La nuance à cerner ici est que contrairement à l’Ontario, le Québec n’a pas de loi servant spécifiquement à itérer les droits linguistiques de la communauté linguistique minoritaire sur son territoire, en l’espèce, la communauté anglophone.

La forme n’a peu d’importance pourvu que les droits fondamentaux des anglophones au Québec soient respectés, diront certains. Pourtant, qu’un tel projet de loi soit voté par le gouvernement de la province expliciterait de manière non équivoque une intention du législateur d’établir un équilibre entre les dispositions visant la protection de la langue française qui assurent incidemment une présence minimale de l’anglais dans le domaine public québécois, au grand désarroi de la communauté anglophone et ce dit projet de loi éventuel.

Une telle loi aurait d’ailleurs une incidence directe sur les décisions judiciaires en matière de droits linguistiques au Québec en instaurant un modèle à « deux têtes pensantes ». De rétablir un climat de confiance dans la communauté anglo-québécoise à l’égard de son gouvernement et de leur concitoyen francophone serait un effet secondaire somme toute fort agréable à imaginer.

L’exil des entreprises

Qui plus est, les effets secondaires ne s’arrêtent pas là. Lors de son passage à Tout le monde en parle, M. Garber s’est exprimé au sujet de l’exil de certaines entreprises autrefois basées au Québec et sur l’hésitation de plusieurs multinationales à venir s’installer dans la province. Sans faire mention d’une évidence; le taux d’imposition élevé dans la province qui repousse certains entrepreneurs, il écarte toute responsabilité émanant du zèle francophone au Québec dans l’occurrence de ce phénomène.

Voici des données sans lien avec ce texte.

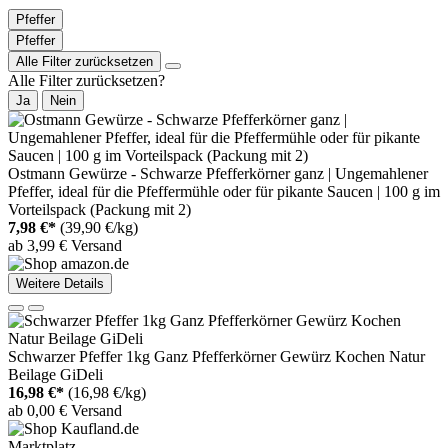
Pfeffer
Pfeffer
Alle Filter zurücksetzen
Alle Filter zurücksetzen?
Ja
Nein
Ostmann Gewürze - Schwarze Pfefferkörner ganz | Ungemahlener
Pfeffer, ideal für die Pfeffermühle oder für pikante Saucen | 100 g im
Vorteilspack (Packung mit 2)
7,98 €*
(39,90 €/kg)
ab 3,99 € Versand
Weitere Details
Schwarzer Pfeffer 1kg Ganz Pfefferkörner Gewürz Kochen Natur
Beilage GiDeli
16,98 €*
(16,98 €/kg)
ab 0,00 € Versand
Marktplatz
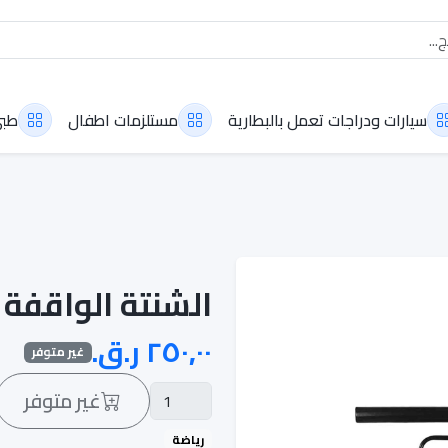
سيارات ودراجات تعمل بالبطارية
مستلزمات اطفال
طب
الشنتة الواقفة للضرب
غير متوفر
غير متوفر
رياضة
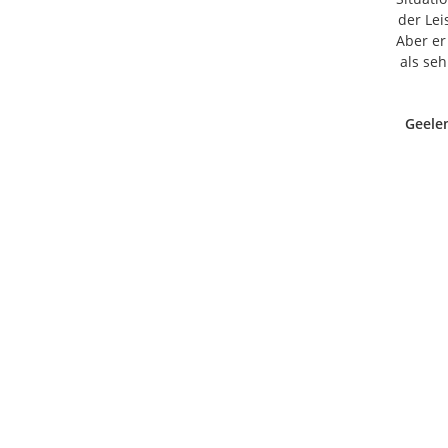
der Lei
Aber er
als se
Geele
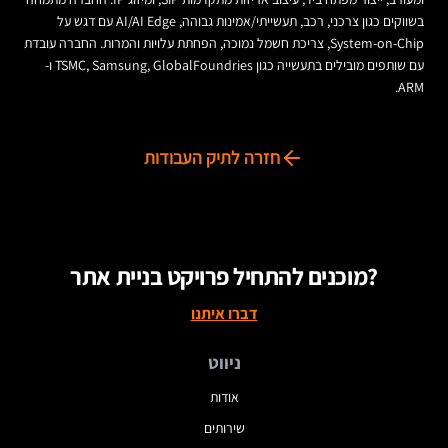
בשווקים כגון צרכני, רכב, תעשייתי/אמינות גבוהה, AI/AI Edge עם דגש על
System-on-Chip, צריכת חשמל נמוכה, הפחתת עלויות והמרות. החברה עובדת
עם שותפים מובילים בתעשייה כגון TSMC, Samsung, GlobalFoundries ו-
ARM.
חזרה לתיק העבודות
מוכנים להתחיל פרויקט בניית אתר?
דברו איתנו
ניווט
אודות
שירותים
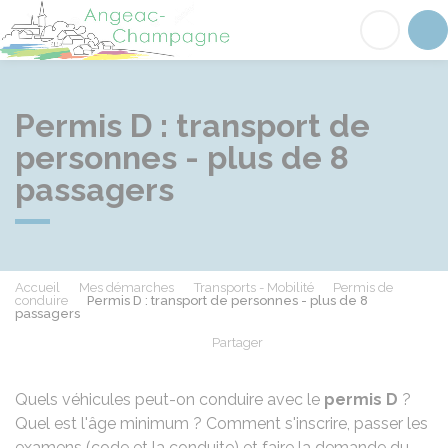
Angeac-Champagne
Acc
Permis D : transport de
personnes - plus de 8
passagers
Accueil
Mes démarches
Transports - Mobilité
Permis de
conduire
Permis D : transport de personnes - plus de 8
passagers
Partager
Partager sur Facebook
Partager sur X - Twit
Partager sur
Par
Quels véhicules peut-on conduire avec le
permis D
?
Quel est l'âge minimum ? Comment s'inscrire, passer les
examens (code et la conduite) et faire la demande du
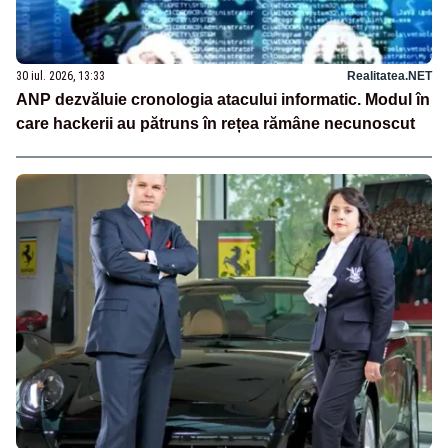
30 iul. 2026, 13:33
Realitatea.NET
ANP dezvăluie cronologia atacului informatic. Modul în
care hackerii au pătruns în rețea rămâne necunoscut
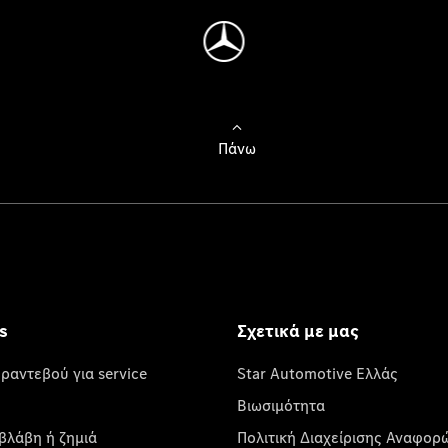
Πάνω
s
Σχετικά με μας
 ραντεβού για service
Star Automotive Ελλάς
Βιωσιμότητα
βλάβη ή ζημιά
Πολιτική Διαχείρισης Αναφορ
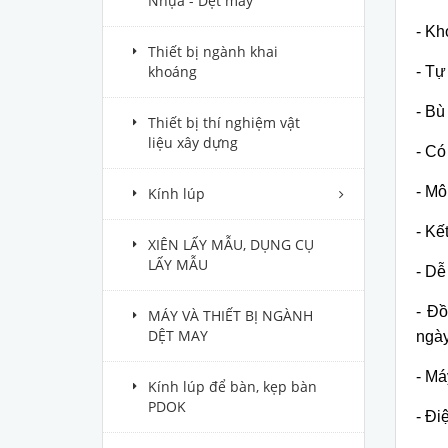
Nhựa - Dệt may
- Kh
Thiết bị ngành khai
khoáng
- Tự
- Bù
Thiết bị thí nghiệm vật
liệu xây dựng
- Có
- Mô
Kính lúp
- Kế
XIÊN LẤY MẪU, DỤNG CỤ
LẤY MẪU
-
Dễ 
-
Đồ
MÁY VÀ THIẾT BỊ NGÀNH
DỆT MAY
ngày
-
Máy
Kính lúp để bàn, kẹp bàn
PDOK
-
Điệ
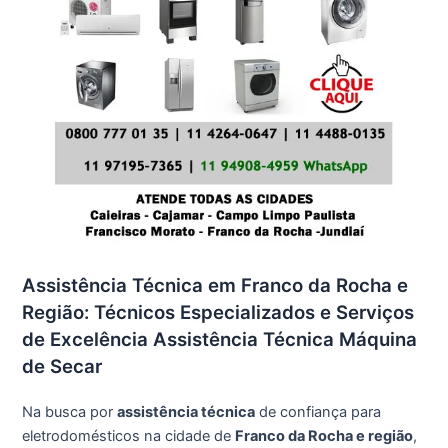
Assistência Técnica em Franco da Rocha e
Região: Técnicos Especializados e Serviços
de Excelência Assistência Técnica Máquina
de Secar
Na busca por
assistência técnica
de confiança para
eletrodomésticos na cidade de
Franco da Rocha e região
,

Il va plutôt en affirmant que l’instabilité politique vécue durant les dernières années dans la province sont à la source du « problème de markéting » qui empêche le Québec de se démarquer dans l’œil de l’entrepreneur étranger.

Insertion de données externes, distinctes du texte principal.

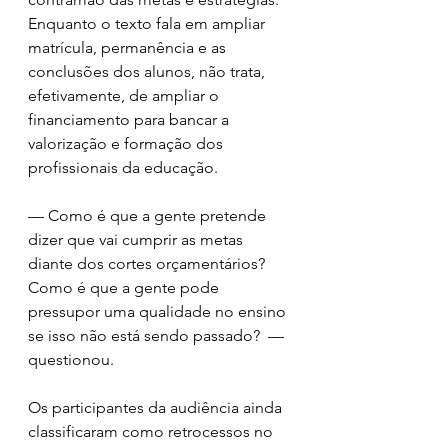
Enquanto o texto fala em ampliar 
matrícula, permanência e as 
conclusões dos alunos, não trata, 
efetivamente, de ampliar o 
financiamento para bancar a 
valorização e formação dos 
profissionais da educação.
— Como é que a gente pretende 
dizer que vai cumprir as metas 
diante dos cortes orçamentários? 
Como é que a gente pode 
pressupor uma qualidade no ensino 
se isso não está sendo passado?  — 
questionou. 
Os participantes da audiência ainda 
classificaram como retrocessos no 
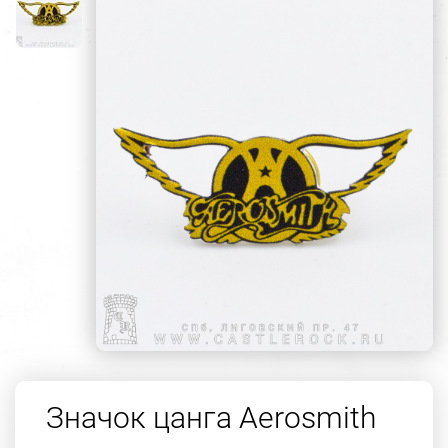
Значок цанга Aerosmith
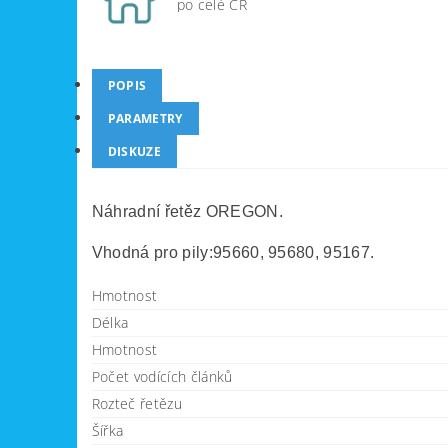
po celé ČR
POPIS
PARAMETRY
DISKUZE
Náhradní řetěz OREGON.
Vhodná pro pily:95660, 95680, 95167.
Hmotnost
Délka
Hmotnost
Počet vodících článků
Rozteč řetězu
Šířka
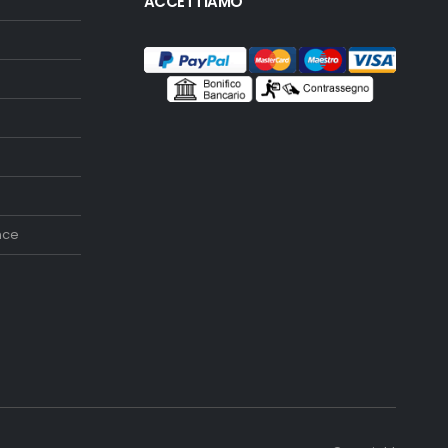
ACCETTIAMO
nce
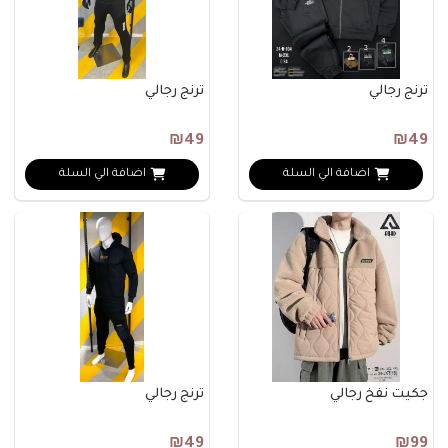
ترنج رجالي
ترنج رجالي
₪49
₪49
اضافة الي السلة
اضافة الي السلة
جكيت نفخ رجالي
ترنج رجالي
₪49
₪99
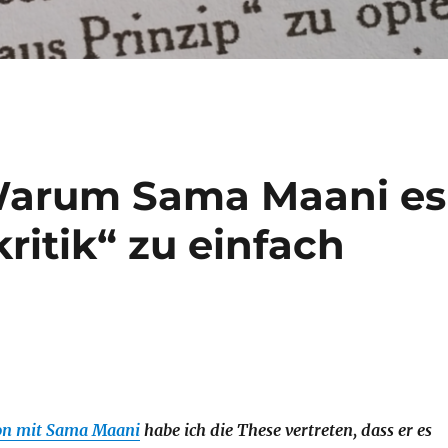
 Warum Sama Maani es
ritik“ zu einfach
on mit Sama Maani
habe ich die These vertreten, dass er es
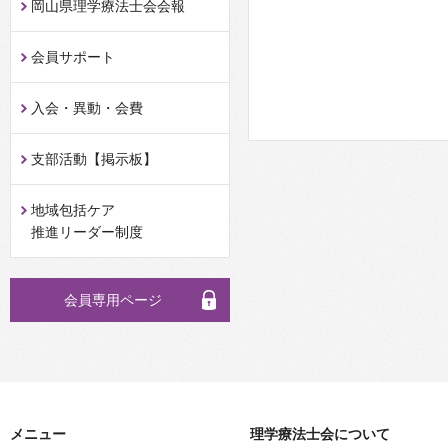
岡山県理学療法士会会報
会員サポート
入会・異動・会費
支部活動【掲示板】
地域包括ケア
推進リーダー制度
会員専用ページ
メニュー
理学療法士会について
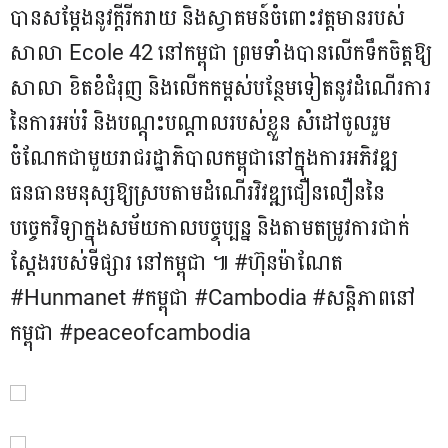
បានសម្តែងនូវក្តីរីករាយ និងស្វាគមន៍ចំពោះវត្តមានរបស់
សាលា Ecole 42 នៅកម្ពុជា ព្រមទាំងបានលេីកទឹកចិត្តឱ្យ
សាលា ខិតខំជំរុញ និងលើកកម្ពស់បន្ថែមទៀតនូវដំណើរការ
នៃការអប់រំ និងបណ្តុះបណ្តាលរបស់ខ្លួន សំដៅចូលរួម
ចំណែកជាមួយរាជរដ្ឋាភិបាលកម្ពុជានៅក្នុងការអភិវឌ្ឍ
ធនធានមនុស្សឱ្យស្របតាមដំណើរវិវឌ្ឍជឿនលឿននៃ
បច្ចេកវិទ្យាក្នុងសម័យកាលបច្ចុប្បន្ន និងតាមតម្រូវការជាក់
ស្តែងរបស់ទីផ្សារ នៅកម្ពុជា ៕ #ហ៊ុនម៉ាណែត
#Hunmanet #កម្ពុជា #Cambodia #សន្តិភាពនៅ
កម្ពុជា​ #peaceofcambodia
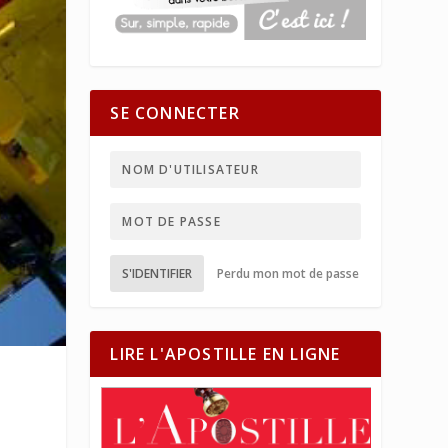
SE CONNECTER
S'IDENTIFIER
Perdu mon mot de passe
LIRE L'APOSTILLE EN LIGNE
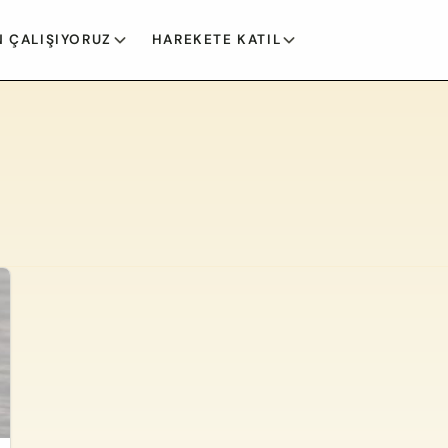
 ÇALIŞIYORUZ
HAREKETE KATIL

Quelle meilleure façon de redorer l’image du Québec à l’extérieur de la province qu’en faisant des tensions linguistiques une affaire du passé ? Il s’agit d’un projet audacieux qui implique une plus grande ouverture d’esprit de tous les citoyens québécois en ce qui concerne la langue tel que le suggère Mitch Garber. Il faut toutefois sans faute que le gouvernement québécois entreprenne des actions concrètes ayant comme objectif de promouvoir la langue anglaise tout en protégeant la francophonie dans la province.

Loïc Philibert-Ayotte est étudiant de 2e année à la Faculté de droit de l'Université de Montréal et membre du Comité droit constitutionnel. Il est également pigiste pour l'Observatoire national en matière de droits linguistiques et collaborateur au Pigeon dissident, le journal étudiant de sa Faculté de droit.